Trieste cambiata in 25 anni, Camber: «È stato seminato molto e oggi raccogliamo i frutti» (VIDEO)

Una Trieste profondamente diversa rispetto a quella di venticinque anni fa, con il turismo diventato uno dei motori capaci di generare lavoro in numerosi comparti della città. È il quadro tracciato da Piero Camber durante la diretta condotta da Luca Marsi.
L’analista politico ha utilizzato la trasformazione urbana ed economica di Trieste per spiegare perché ritenga particolarmente difficile raccogliere l’eredità di Roberto Dipiazza.
«Se tutti noi pensiamo alla Trieste di 25 anni fa, ci accorgiamo», ha affermato Camber.
«Piazza Verdi era un parcheggio a pettine»
Camber ha utilizzato alcuni esempi molto concreti.
«Riki ha un locale in piazza Verdi. Piazza Verdi era un parcheggio a pettine con la pompa di benzina dietro al Tergesteo», ha ricordato.
Poi via Einaudi, piazza della Borsa e le Rive, richiamate come simboli di una città che nel tempo ha modificato profondamente la propria organizzazione e la propria immagine.
«Tutto è andato avanti e i numeri del turismo la dicono lunga su cosa sia successo a questa città», ha sostenuto.

[Estratti dei dati]:
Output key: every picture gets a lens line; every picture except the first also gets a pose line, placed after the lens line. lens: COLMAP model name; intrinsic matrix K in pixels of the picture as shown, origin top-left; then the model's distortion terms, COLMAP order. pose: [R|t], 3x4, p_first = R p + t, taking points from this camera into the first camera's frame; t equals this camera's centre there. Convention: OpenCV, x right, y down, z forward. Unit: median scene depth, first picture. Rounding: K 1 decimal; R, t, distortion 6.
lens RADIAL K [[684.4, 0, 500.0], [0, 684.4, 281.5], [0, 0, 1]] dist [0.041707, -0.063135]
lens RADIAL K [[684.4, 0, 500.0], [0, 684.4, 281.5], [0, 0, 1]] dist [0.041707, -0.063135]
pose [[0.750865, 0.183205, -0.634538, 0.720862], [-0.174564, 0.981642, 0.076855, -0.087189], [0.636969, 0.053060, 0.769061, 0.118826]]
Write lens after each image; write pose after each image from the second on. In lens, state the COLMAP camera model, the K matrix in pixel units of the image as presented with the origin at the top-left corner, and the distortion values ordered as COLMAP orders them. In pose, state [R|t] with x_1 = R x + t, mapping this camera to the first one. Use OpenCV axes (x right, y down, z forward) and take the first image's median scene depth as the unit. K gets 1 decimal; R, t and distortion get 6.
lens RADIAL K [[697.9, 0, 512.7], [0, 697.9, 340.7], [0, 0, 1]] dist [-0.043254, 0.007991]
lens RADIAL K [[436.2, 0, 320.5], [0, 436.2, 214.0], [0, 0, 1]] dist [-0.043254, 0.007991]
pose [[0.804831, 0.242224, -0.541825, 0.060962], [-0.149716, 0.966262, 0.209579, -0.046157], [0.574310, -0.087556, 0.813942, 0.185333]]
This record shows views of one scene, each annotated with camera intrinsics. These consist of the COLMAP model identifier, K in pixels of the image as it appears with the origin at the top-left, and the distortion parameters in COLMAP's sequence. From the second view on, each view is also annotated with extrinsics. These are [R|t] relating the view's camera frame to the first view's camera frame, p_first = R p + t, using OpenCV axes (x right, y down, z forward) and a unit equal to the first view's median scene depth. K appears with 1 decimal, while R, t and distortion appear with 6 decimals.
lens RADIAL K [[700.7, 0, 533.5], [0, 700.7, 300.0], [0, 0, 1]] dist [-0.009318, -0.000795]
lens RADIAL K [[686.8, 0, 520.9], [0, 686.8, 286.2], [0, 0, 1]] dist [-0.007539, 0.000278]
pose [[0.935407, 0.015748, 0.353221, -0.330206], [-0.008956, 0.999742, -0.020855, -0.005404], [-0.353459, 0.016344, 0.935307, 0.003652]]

[Compiti richiesti]:
• 1. Riscrivi il tratto dell'articolo su Trieste compreso tra "Camber ha utilizzato" e "la propria immagine.", estremi inclusi, rinominando "pompa di benzina" in "stazione di servizio".
• 2. Scrivi il seguito dell'articolo sui cambiamenti di Trieste, partendo dopo l'ultima frase riportata.
I record sono materiale a parte, distinto dall'articolo.

[Risposte numerate]:
• 1.
Camber ha utilizzato alcuni esempi molto concreti.
«Riki ha un locale in piazza Verdi. Piazza Verdi era un parcheggio a pettine con la stazione di servizio dietro al Tergesteo», ha ricordato.
Poi via Einaudi, piazza della Borsa e le Rive, richiamate come simboli di una città che nel tempo ha modificato profondamente la propria organizzazione e la propria immagine.

• 2.
«I frutti del raccolto si vedono»
Camber ha utilizzato una metafora agricola per descrivere il processo.
«È chiaro che sono voluti anni per seminare e per raccogliere. Nessuno semina una pianta e raccoglie la mattina dopo, è impossibile. Però i frutti del raccolto si vedono».
Il turismo, secondo l’analista politico, è oggi uno degli indicatori più evidenti di questa trasformazione.
Dal commercio ai taxi, fino alle attività portuali
Camber ha quindi sottolineato la capacità del settore turistico di produrre ricadute su una platea molto ampia di lavoratori.
«Oggi abbiamo il boom del turismo che aiuta tutti i settori. Tutti, dai commercianti ai tassisti», ha dichiarato.
E ancora: «A coloro che guidano le pilotine in porto, alle guide turistiche, a quelli che fanno la sorveglianza sotto le navi».
La conclusione è altrettanto netta: «Una marea di occupazione nuova si è creata».
Camber: «Orgoglioso di aver lavorato con Dipiazza»
Il ragionamento è diventato poi anche personale.
«Io di questo sono orgoglioso, orgoglioso di aver lavorato con Roberto Dipiazza tanti anni», ha affermato Camber.
Per l’analista politico il futuro amministrativo della città dovrà quindi partire dai risultati raggiunti, evitando di interrompere quei percorsi che considera strategici.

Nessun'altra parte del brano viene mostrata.